Esto, unido a las características geológicas de las montañas circundantes, seguramente pesó a la hora de designar Punggye-ri como el lugar donde el régimen, para desgracia de sus residentes, probaría en seis ocasiones sus bombas atómicas, las primeras de ellas en 2006 y 2009.
El régimen nunca notificó a la población local que esos “terremotos” eran detonaciones atómicas, cosa que sí hizo cuando realizó un tercer test el 12 de febrero de 2013 y anunció públicamente que había sido un éxito.
“Aquel día fui al mercado y las señoras eran puro regocijo hablando de como nuestro país no se había doblegado y podía plantar cara al enemigo estadounidense”, dice Lee, subrayando que por ese entonces “nadie sabía nada sobre armas nucleares ni los efectos de la radiación”.
Pronto, dice, la comunidad empezó a ser testigo de los estragos que aparentemente estos tests han causado en la región. Su hijo y su sobrina enfermaron ese mismo 2013, y la salud de hasta ocho amigos de su primogénito también empezó a deteriorarse.
Todos murieron en un lapso de entre tres y cinco años, incluyendo su hijo, que falleció en 2018 a los 31 años. El diagnóstico en cada caso fue el mismo: tuberculosis.
“Los médicos sabían que no era tuberculosis, pero no podían decir nada debido al régimen”, dice.
El médico que atendió al hermano de Kim Jung-ae, escritora norcoreana llegada al Sur hace dos décadas, sí que admitió en secreto que la radiación había envenenado su cuerpo —cubierto de pústulas tras servir en el ejército durante 13 años en una unidad destinada al Centro de Investigación Nuclear de Yongbyon— y el de sus compañeros.
“Ningún médico en Corea del Norte puede diagnosticar oficialmente estas cosas. Hacerlo es un crimen”, cuenta Kim, que es presidenta del capítulo de la asociación PEN Internacional para autores norcoreanos en el exilio y ha compilado tanto su experiencia como la de Lee y otros paisanos supuestamente afectados por el programa nuclear en una colección de relatos.
Resulta imposible saber a qué se expuso en Yongbyon —complejo 100 kilómetros al norte de Pionyang que aloja, entre otras cosas, un reactor de 5 megavatios y una procesadora de combustible atómico— el hermano de Kim, que pese a fallecer a los 39 años tras una larga y dolorosa agonía mantuvo el juramento que le hicieron firmar para no contar nunca “lo que comió, vio, oyó o vivió allí”.

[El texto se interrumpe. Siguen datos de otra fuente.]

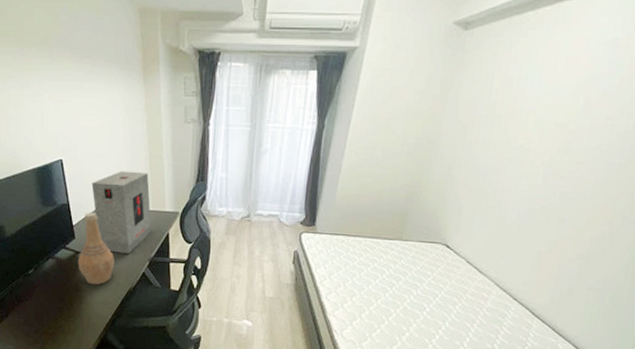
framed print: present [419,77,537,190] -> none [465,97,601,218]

“Lo que queremos es llevar a Kim Jong-un ante la justicia internacional y que pague por los crímenes que ha cometido contra los norcoreanos”, asevera con determinación Kim.
En el caso de Kilju, Lee recuerda que el agua que la mayoría de vecinos consume procede del arroyo Namdae, que nace bajo el monte Mantap, algo que un estudio de la ONG Transitional Justice Working Group (TJWG) subrayó en 2023, incidiendo en que algunos residentes han mostrado alteraciones cromosómicas en pruebas médicas realizadas en Corea del Sur.
Posteriores estudios realizados este año no han logrado establecer claramente un vínculo entre pruebas nucleares y la salud de los residentes de la comarca, algo que ya es complicado de por sí y que se vuelve tarea casi imposible al sumar el absoluto hermetismo del régimen.
Ese parece ser el caso de la propia Lee, a la que ningún médico parece poder ayudar con sus constantes migrañas y agudo dolor en las articulaciones que ella cree que vienen de años de residir en Kilju.
“Siempre es lo mismo, voy al hospital, me hacen pruebas y en los resultados todo aparece normal”, añade con frustración.